HAMPIR sebulan berselang di awal tahun, selalu menimbulkan kecamuk rasa dan pikiran terutama mengenang yang sudah.
Tahun 2021 adalah tahun yang muram, utamanya bagi ingatan komunal seniman-seniman jalanan atau karib disebut street artist.
Polemik Nasional penghapusan sejumlah mural oleh petugas keamanan lokal di Tanah Air, telah memaksa Presiden Joko Widodo harus merespons desakan dan protes publik, yang terdiri dari budayawan, jurnalis, pekerja seni, mahasiswa, akademisi, aktivis, kritikus dll.
Mereka bergerak bersama, di TV, juga dengan teks-teks dan meme para netizen di lini media sosial pun aksi-aksi nyata di tembok-tembok kota dengan coretan graffiti.
Terhitung tiga kali, Presiden Jokowi, dalam catatan penulis, memberi komentar, puncaknya sekitar Agustus/September 2021, dengan mengundang beberapa media arus utama di Istana Negara.
Jokowi menyampaikan bahwa Polri jangan terlalu reaktif pada kebebasan ekspresi para seniman.
Kritik di tembok-tembok diperlukan untuk memberi masukan pada Pemerintah, kata Presiden.
Penulis sendiri yang merangkap kurator eksibisi On and Off Pressure pada November 2021, mengingat bahwa pada momentum Juli dan Agustus awal—tepat polemik puncak mural yang dihapus, utamanya imej Jokowi Not Found-- mencoba berpartisipasi dan menginisiasi sejumlah bincang daring terbuka.
Penulis mencari masukan dan membuka wacana dengan dialog yang “menghidupkan kewarasan”.
Menggagas acara diskusi; dengan mengundang berbagai nara sumber ahli, kemudian menjadi moderator seminar daring yang pada akhirnya disambut L Project, sebuah platform proyek digital nasional.
Inisiator eksibisi privat daring yang digagas oleh Ali Kusno Fusin, seorang kolektor dan pemilik galeri rumah lelang untuk menggelar pameran khusus street art.
Selanjutnya, perencanaan acara luring disambut sejumlah komunitas seni jalanan dan individu-individu seniman, dipanggungkan secara luring dengan protokol kesehatan ketat di kompleks perumahahan di Tangerang, dengan membuat graffiti, mural, stencil dll di tembok, mobil, traktor bahkan kanvas yang dikerjakan hanya dalam empat hari.
Lokasinya, satu kilometer dari “episentrum gempa” polemik nasional pada Juli 2021 itu.
Sebagai kurator, tentu saja penulis tak gegabah mengundang para seniman yang akan berpartisipasi dalam acara.

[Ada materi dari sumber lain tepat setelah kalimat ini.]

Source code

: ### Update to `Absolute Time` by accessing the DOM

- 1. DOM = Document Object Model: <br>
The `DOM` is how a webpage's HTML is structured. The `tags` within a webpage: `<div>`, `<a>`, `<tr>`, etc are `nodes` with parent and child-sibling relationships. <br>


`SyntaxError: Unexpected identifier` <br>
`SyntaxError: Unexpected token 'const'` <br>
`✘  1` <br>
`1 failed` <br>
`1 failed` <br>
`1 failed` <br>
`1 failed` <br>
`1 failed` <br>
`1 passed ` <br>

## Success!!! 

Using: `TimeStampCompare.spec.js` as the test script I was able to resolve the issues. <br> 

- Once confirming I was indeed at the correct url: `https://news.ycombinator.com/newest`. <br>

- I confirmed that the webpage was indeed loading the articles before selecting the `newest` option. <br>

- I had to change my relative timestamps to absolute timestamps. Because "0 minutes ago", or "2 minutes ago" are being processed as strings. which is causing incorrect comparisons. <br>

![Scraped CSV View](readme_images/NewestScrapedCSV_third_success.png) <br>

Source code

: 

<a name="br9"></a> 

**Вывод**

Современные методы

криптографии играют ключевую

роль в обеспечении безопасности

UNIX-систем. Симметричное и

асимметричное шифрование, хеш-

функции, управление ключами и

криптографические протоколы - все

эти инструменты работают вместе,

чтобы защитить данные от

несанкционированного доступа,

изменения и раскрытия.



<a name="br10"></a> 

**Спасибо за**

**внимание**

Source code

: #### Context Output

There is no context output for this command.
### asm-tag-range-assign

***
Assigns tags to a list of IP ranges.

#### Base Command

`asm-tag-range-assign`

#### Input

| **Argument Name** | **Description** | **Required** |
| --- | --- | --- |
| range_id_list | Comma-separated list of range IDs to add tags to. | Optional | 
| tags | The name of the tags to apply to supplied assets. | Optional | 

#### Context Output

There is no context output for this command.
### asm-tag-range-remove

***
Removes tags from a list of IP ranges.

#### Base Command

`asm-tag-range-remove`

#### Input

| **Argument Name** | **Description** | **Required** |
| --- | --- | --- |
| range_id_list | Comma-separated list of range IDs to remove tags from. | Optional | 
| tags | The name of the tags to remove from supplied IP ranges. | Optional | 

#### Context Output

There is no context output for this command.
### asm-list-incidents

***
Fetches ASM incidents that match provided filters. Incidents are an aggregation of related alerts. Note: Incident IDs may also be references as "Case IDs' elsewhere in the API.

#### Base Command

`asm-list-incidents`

Selain komitmen mempresentasikan refleksi Polemik Nasional tentang Mural, juga pertimbangan untuk memilah dan memilih mereka yang sudah sepuluh tahun lebih berkiprah.
Yang lain adalah meneliti jenis dan pola estetik mereka yang majemuk dan menemukan nama-nama ini: Anagard, Digie Sigit, Farhan Siki, Popo, Arman Jamparing aka Act Move, Bujangan Urban aka Jablay, Media Legal, Edi Bonetski, Hana Madness dan Bunga Fatia.
Mereka, selain berpengalaman terlibat festival street art manca negara, membangun komunitas besar street art selama 15 tahun terakhir, berpameran di galeri-galeri privat dan museum, berpartisipasi di art fair pun menjadi aktivis visual dalam isu-isu sosial, seperti contohnya penolakan Penambangan di daerah Wadas, Jawa tengah dan bergabung dengan sejumlah LSM nasional dalam isu-isu lingkungan hidup juga aktif membela kaum disabilitas.
Yang lain, tetap bergerilya mandiri dengan suara-suara kritis di tembok-tembok kota atau sekedar berkarya bersama menambah jejaring komunitas street art.
Penulis juga memberi perhatian pada cara berekspresi seni jalanan dengan pola stencil dan graffiti, wheat paste atau mural juga tak lepas dari keterwakilan seniman perempuan dan mereka yang sungguh-sungguh terlibat pada aksi-aksi seni aktivisme jalanan; yang hampir separuh lebih dari mereka memang melakukannya selama hidupnya.
On and Off Pressure bisa dimaknai secara bebas, selayaknya cermin yang menangkap wajah-wajah pluralitas seni jalanan.